▶ [Data lines]
Start
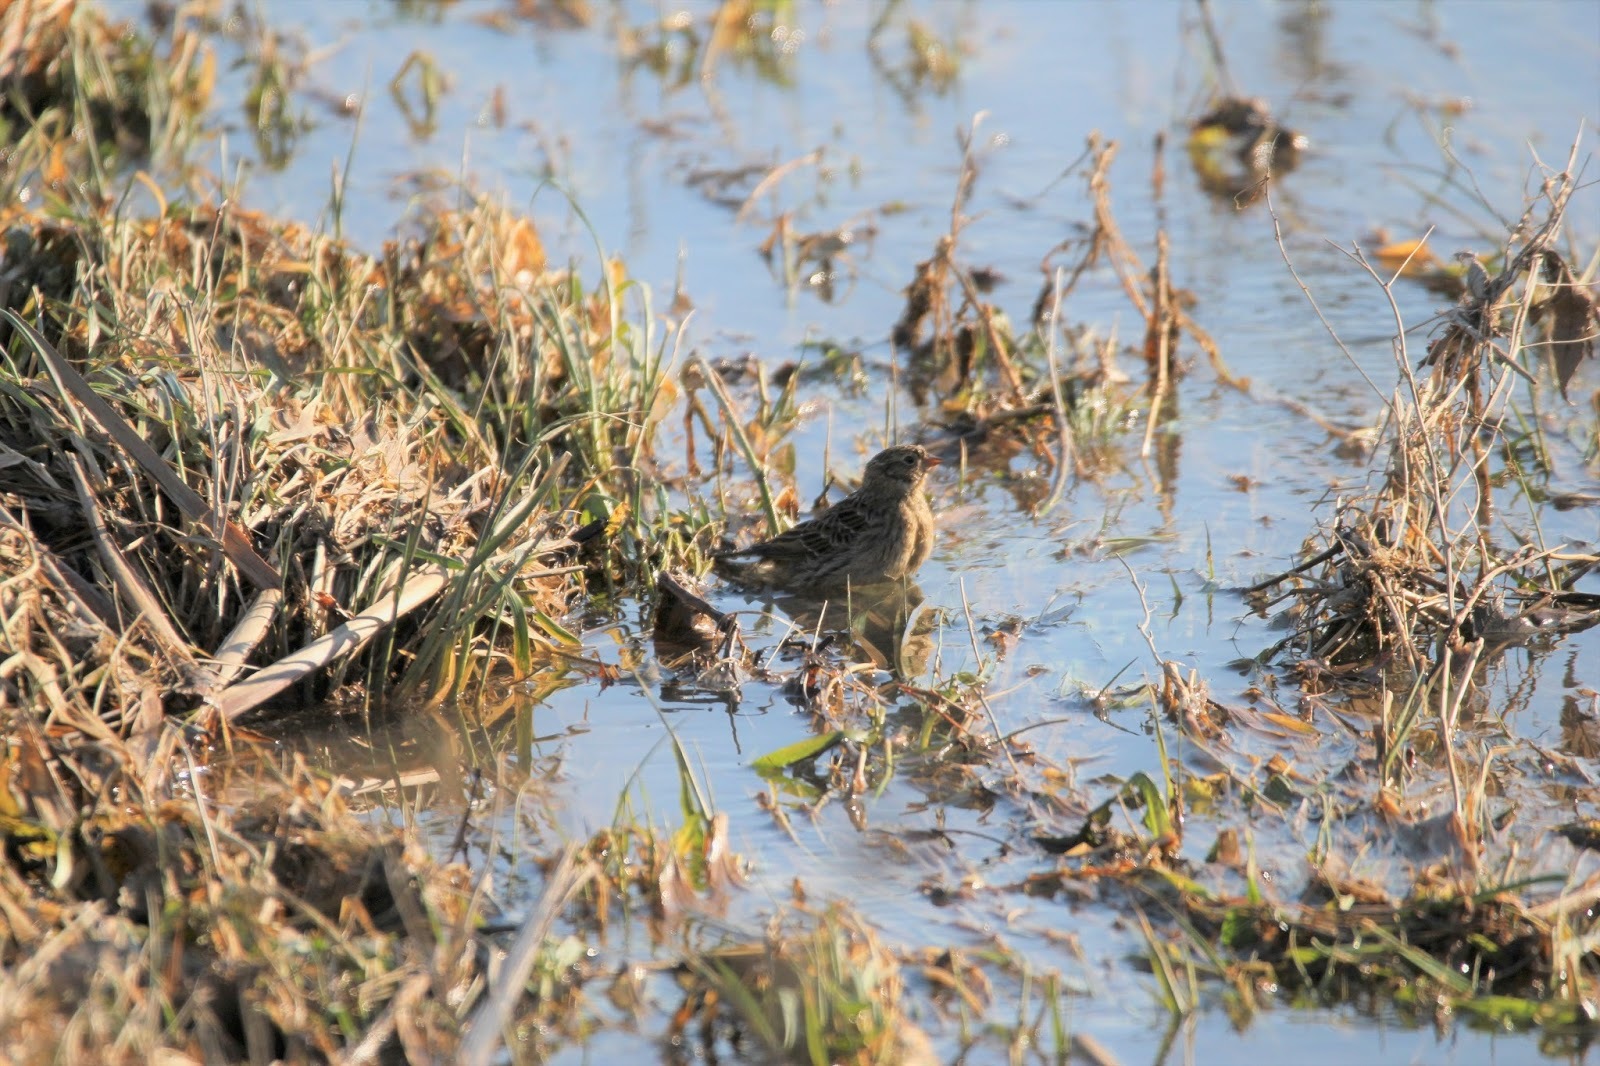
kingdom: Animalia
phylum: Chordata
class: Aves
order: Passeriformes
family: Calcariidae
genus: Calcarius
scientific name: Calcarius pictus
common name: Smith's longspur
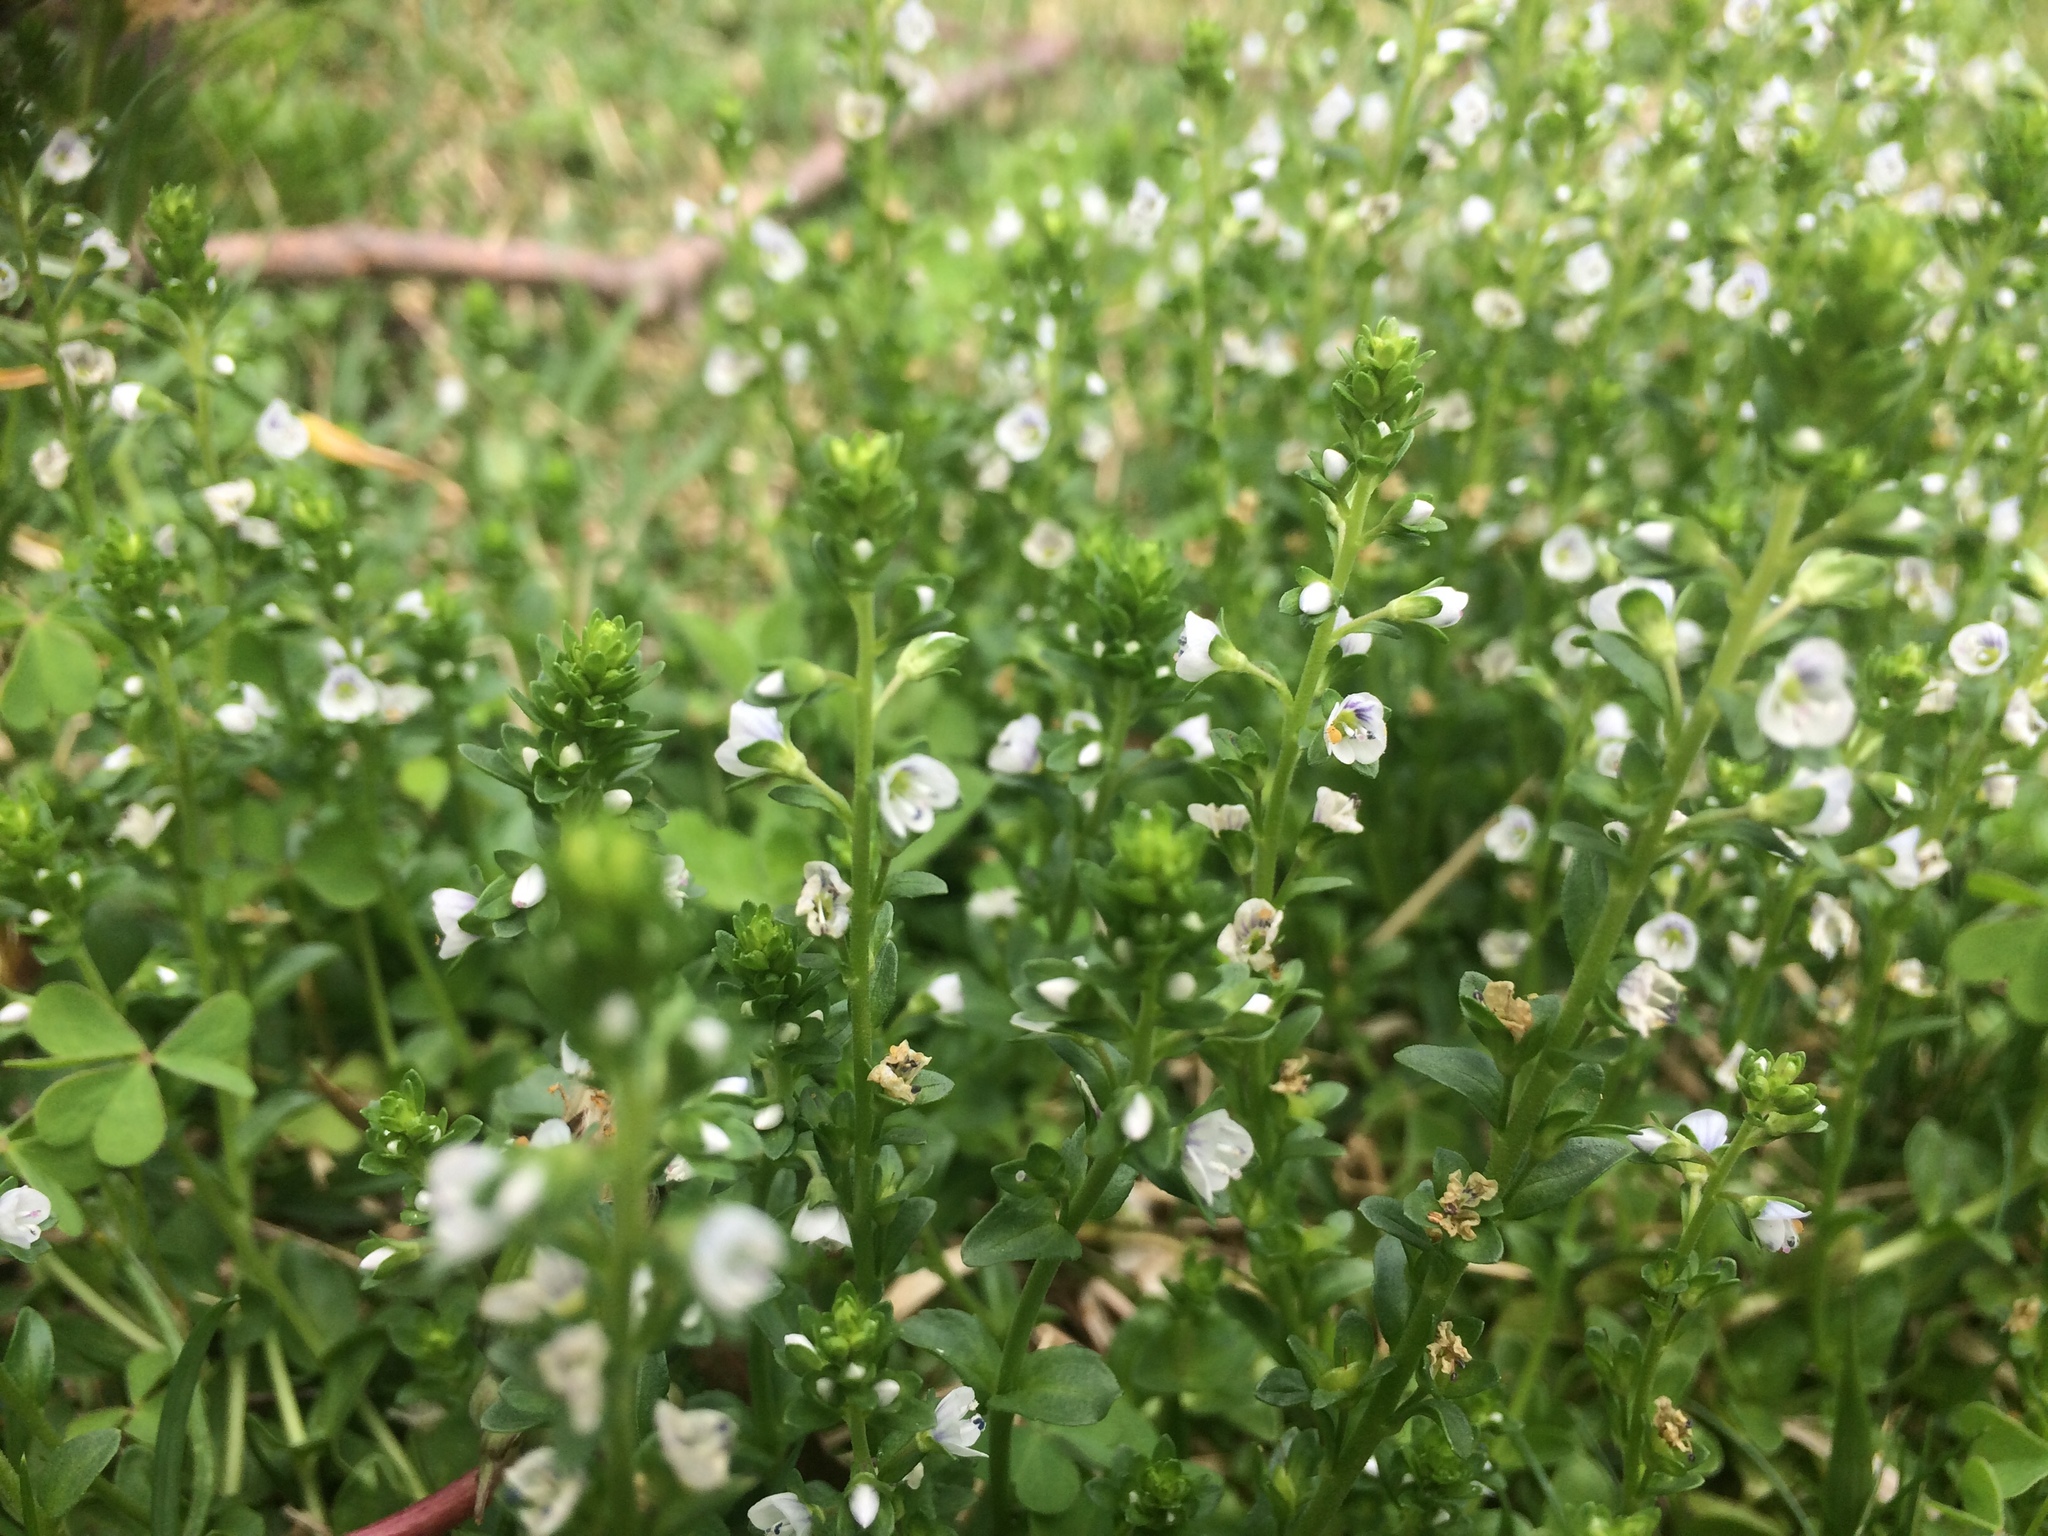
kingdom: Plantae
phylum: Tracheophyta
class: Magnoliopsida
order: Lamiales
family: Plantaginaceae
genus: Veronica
End
▶ [Written request]
Set down word for word the stretch of lines from the one containing "family: Calcariidae" through the end of the records, omitting the pictures.

▶ [Response]
family: Calcariidae
genus: Calcarius
scientific name: Calcarius pictus
common name: Smith's longspur
kingdom: Plantae
phylum: Tracheophyta
class: Magnoliopsida
order: Lamiales
family: Plantaginaceae
genus: Veronica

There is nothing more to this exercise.